RoCEv2 — Lossless Ethernet for AI Fabrics
RDMA over Converged Ethernet v2 is what carries GPU collective traffic across modern AI fabrics. OcNOS implements the full RoCEv2 toolkit — PFC, ECN/DCQCN, adaptive load-balancing, and per-priority telemetry — on validated 400G and 800G open hardware.
AI Fabric Rail Topology
A compact rail slice — two spines and two leaves carrying RoCEv2 between four GPUs. PFC pause frames travel hop-by-hop on congestion, while ECN marks elephant flows for DCQCN reaction at the source.
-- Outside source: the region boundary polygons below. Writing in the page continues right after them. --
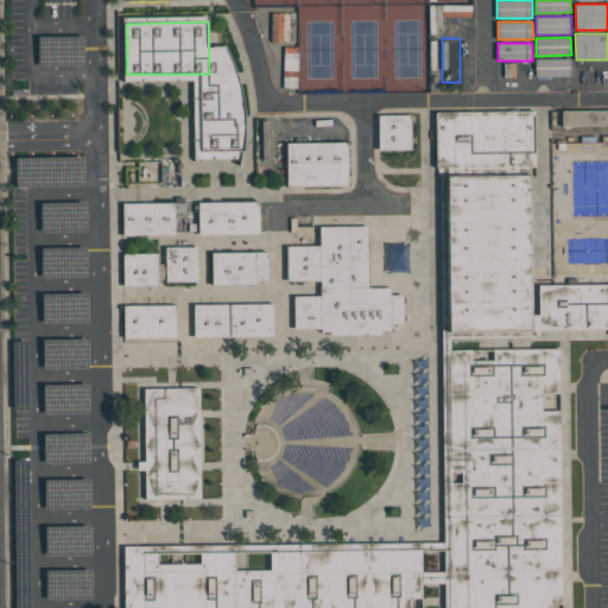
[(536,59),(571,58),(571,76),(536,76),(536,59)]
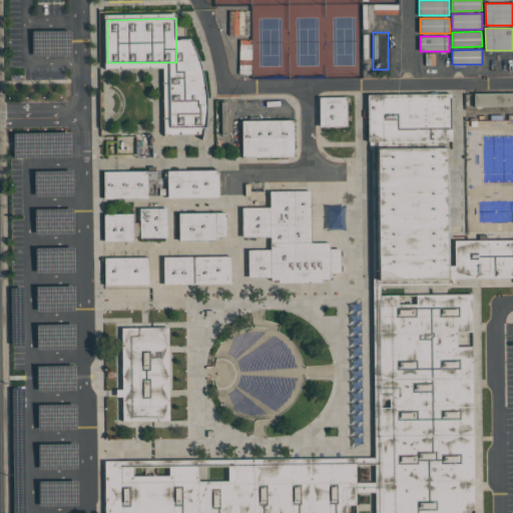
[(184,68),(185,99),(207,99),(206,117),(205,127),(171,127),(170,68),(184,68)]
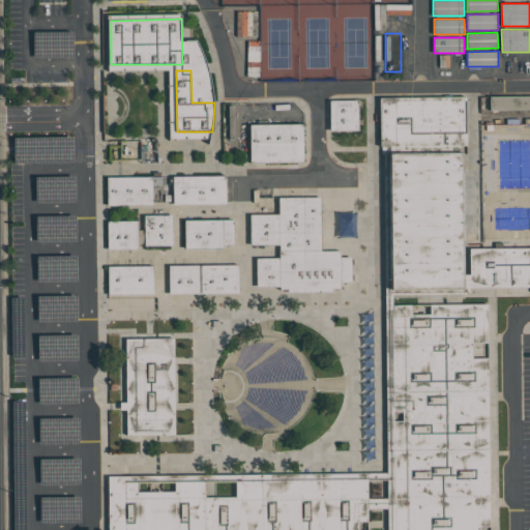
[(208,70),(211,80),(213,92),(214,102),(192,102),(190,70),(208,70)]
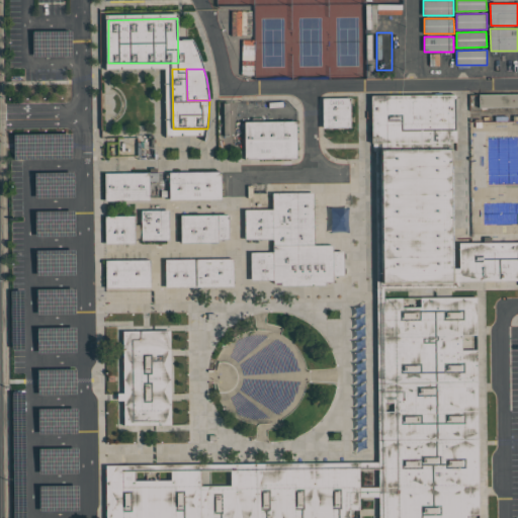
[(371,95),(456,94),(457,150),(372,152),(371,95)]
Why RoCEv2 matters for AI/ML fabrics
GPU collectives (all-reduce, all-gather, all-to-all) generate elephant flows that saturate single fabric paths and demand near-zero loss to keep training jobs efficient. Drop a single packet on a 400G RoCEv2 link and the affected NIC will re-transmit the entire RDMA send window — measurable as seconds of GPU idle time. RoCEv2 turns a leaf-spine fabric into a lossless transport for these workloads, with three pillars: PFC (Priority Flow Control), ECN (Explicit Congestion Notification), and DCQCN (Data Center Quantized Congestion Notification).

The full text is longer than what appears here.